(Try it):
With the line containing "left elbow: (448, 969)" as the start and the line containing "left elbow: (148, 315)" as the end, transcribe that span of the entries below exactly, including both.

(Saved entries)

● ● ● ● ● ● ●

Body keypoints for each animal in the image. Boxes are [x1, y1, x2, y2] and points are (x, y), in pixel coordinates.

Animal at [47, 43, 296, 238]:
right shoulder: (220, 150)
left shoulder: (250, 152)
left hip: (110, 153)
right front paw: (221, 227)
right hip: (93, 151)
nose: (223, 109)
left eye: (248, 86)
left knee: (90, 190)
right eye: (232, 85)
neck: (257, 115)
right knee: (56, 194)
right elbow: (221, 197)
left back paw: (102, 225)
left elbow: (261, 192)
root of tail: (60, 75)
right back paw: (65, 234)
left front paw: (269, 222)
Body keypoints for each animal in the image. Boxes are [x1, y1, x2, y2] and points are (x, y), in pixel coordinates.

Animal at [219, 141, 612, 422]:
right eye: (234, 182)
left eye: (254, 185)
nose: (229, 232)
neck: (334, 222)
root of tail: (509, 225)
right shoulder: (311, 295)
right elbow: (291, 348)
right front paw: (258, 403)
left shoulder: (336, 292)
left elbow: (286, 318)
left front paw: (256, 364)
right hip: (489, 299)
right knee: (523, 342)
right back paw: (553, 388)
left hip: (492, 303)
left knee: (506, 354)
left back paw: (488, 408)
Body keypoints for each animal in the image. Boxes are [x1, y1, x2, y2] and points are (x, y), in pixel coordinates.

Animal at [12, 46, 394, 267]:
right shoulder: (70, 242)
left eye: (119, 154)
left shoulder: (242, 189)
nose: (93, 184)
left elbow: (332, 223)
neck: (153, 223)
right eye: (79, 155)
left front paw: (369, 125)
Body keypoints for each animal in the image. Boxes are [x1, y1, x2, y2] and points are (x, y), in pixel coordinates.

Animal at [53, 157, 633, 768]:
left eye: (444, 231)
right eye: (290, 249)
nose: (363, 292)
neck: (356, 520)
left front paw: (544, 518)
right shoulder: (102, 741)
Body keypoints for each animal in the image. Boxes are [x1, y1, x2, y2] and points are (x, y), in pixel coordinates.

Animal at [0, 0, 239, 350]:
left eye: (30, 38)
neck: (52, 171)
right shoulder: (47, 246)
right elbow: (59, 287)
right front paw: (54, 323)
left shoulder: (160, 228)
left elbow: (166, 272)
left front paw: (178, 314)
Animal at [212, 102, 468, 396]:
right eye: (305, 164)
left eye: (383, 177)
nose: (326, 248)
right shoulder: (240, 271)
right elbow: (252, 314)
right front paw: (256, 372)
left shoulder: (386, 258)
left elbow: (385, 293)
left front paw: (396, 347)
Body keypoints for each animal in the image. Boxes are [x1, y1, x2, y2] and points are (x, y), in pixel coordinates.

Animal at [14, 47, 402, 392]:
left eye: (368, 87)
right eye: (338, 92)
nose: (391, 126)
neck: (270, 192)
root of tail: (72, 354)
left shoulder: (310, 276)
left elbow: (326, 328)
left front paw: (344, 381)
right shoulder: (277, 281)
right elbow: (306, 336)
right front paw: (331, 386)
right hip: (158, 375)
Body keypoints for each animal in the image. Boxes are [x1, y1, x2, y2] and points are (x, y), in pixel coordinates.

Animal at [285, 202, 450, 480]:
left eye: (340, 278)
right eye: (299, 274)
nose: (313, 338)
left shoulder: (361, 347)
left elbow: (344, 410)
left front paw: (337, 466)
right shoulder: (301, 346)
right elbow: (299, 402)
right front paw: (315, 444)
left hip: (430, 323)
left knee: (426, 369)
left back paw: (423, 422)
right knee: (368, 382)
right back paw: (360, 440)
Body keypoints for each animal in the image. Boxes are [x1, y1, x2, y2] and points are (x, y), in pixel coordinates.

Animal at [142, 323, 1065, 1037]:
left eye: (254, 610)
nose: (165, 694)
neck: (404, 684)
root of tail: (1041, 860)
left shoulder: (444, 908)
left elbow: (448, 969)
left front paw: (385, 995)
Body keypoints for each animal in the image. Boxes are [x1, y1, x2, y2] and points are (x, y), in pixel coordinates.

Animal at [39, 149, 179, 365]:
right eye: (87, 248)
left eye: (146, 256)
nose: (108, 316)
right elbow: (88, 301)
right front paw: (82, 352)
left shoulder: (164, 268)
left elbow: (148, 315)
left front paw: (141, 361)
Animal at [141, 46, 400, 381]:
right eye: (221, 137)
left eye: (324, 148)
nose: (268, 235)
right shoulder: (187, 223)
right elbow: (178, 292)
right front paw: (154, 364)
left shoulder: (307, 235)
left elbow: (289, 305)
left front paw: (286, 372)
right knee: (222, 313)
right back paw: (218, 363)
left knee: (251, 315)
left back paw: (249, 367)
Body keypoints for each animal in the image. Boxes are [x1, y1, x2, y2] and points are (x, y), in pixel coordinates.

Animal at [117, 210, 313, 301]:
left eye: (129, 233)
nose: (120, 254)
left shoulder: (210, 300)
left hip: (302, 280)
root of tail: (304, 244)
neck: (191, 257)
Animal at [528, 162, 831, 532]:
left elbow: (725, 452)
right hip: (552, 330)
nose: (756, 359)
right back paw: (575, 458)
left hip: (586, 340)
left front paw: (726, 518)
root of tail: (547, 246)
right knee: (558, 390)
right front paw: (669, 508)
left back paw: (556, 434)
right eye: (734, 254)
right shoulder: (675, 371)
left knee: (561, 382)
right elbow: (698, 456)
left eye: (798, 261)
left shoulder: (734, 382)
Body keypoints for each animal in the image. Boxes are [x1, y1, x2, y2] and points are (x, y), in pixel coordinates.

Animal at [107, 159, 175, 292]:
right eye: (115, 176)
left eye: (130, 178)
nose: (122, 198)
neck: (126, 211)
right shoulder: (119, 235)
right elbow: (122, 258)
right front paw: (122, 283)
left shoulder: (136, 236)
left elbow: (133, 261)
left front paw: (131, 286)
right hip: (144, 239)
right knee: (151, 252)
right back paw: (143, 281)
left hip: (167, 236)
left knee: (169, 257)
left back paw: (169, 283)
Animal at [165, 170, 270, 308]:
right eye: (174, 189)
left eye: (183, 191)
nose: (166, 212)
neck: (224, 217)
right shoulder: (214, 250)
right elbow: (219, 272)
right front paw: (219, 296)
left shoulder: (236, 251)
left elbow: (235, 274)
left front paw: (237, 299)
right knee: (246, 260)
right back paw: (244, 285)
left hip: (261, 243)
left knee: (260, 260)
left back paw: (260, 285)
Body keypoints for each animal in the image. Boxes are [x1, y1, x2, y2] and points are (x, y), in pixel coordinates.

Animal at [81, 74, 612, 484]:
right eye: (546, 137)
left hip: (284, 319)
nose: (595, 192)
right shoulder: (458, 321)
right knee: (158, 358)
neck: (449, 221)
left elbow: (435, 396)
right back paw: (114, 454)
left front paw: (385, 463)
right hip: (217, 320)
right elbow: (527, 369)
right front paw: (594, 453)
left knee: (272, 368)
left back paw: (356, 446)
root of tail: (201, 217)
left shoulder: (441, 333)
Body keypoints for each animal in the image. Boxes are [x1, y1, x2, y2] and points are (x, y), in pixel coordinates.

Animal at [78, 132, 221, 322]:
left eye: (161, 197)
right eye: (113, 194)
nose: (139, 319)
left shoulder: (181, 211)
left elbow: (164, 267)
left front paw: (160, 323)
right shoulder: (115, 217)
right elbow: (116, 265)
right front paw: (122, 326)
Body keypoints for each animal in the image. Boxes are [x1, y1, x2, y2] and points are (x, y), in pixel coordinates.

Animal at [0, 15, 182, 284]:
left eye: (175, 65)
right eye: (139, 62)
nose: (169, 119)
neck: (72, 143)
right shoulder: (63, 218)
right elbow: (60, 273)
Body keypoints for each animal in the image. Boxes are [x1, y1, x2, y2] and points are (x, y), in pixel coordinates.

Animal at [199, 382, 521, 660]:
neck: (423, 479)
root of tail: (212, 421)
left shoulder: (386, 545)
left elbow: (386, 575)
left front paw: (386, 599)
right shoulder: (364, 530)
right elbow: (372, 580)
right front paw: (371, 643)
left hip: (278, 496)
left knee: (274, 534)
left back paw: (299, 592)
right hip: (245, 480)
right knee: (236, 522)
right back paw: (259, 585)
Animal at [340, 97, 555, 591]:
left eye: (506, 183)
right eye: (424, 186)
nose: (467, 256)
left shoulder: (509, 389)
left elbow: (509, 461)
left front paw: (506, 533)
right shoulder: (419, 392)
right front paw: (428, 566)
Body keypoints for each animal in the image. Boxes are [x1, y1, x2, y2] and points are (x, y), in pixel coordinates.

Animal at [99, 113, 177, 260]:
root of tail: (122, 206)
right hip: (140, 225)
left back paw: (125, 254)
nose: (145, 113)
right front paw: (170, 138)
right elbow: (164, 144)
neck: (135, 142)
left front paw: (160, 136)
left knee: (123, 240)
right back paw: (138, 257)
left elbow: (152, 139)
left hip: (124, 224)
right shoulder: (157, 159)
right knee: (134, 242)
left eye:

● ● ● ● ● ● ●

(Answer below):
left elbow: (448, 969)
left front paw: (385, 995)
Body keypoints for each animal in the image. Boxes are [x1, y1, x2, y2] and points are (x, y), in pixel coordinates.

Animal at [39, 149, 179, 365]:
right eye: (87, 248)
left eye: (146, 256)
nose: (108, 316)
right elbow: (88, 301)
right front paw: (82, 352)
left shoulder: (164, 268)
left elbow: (148, 315)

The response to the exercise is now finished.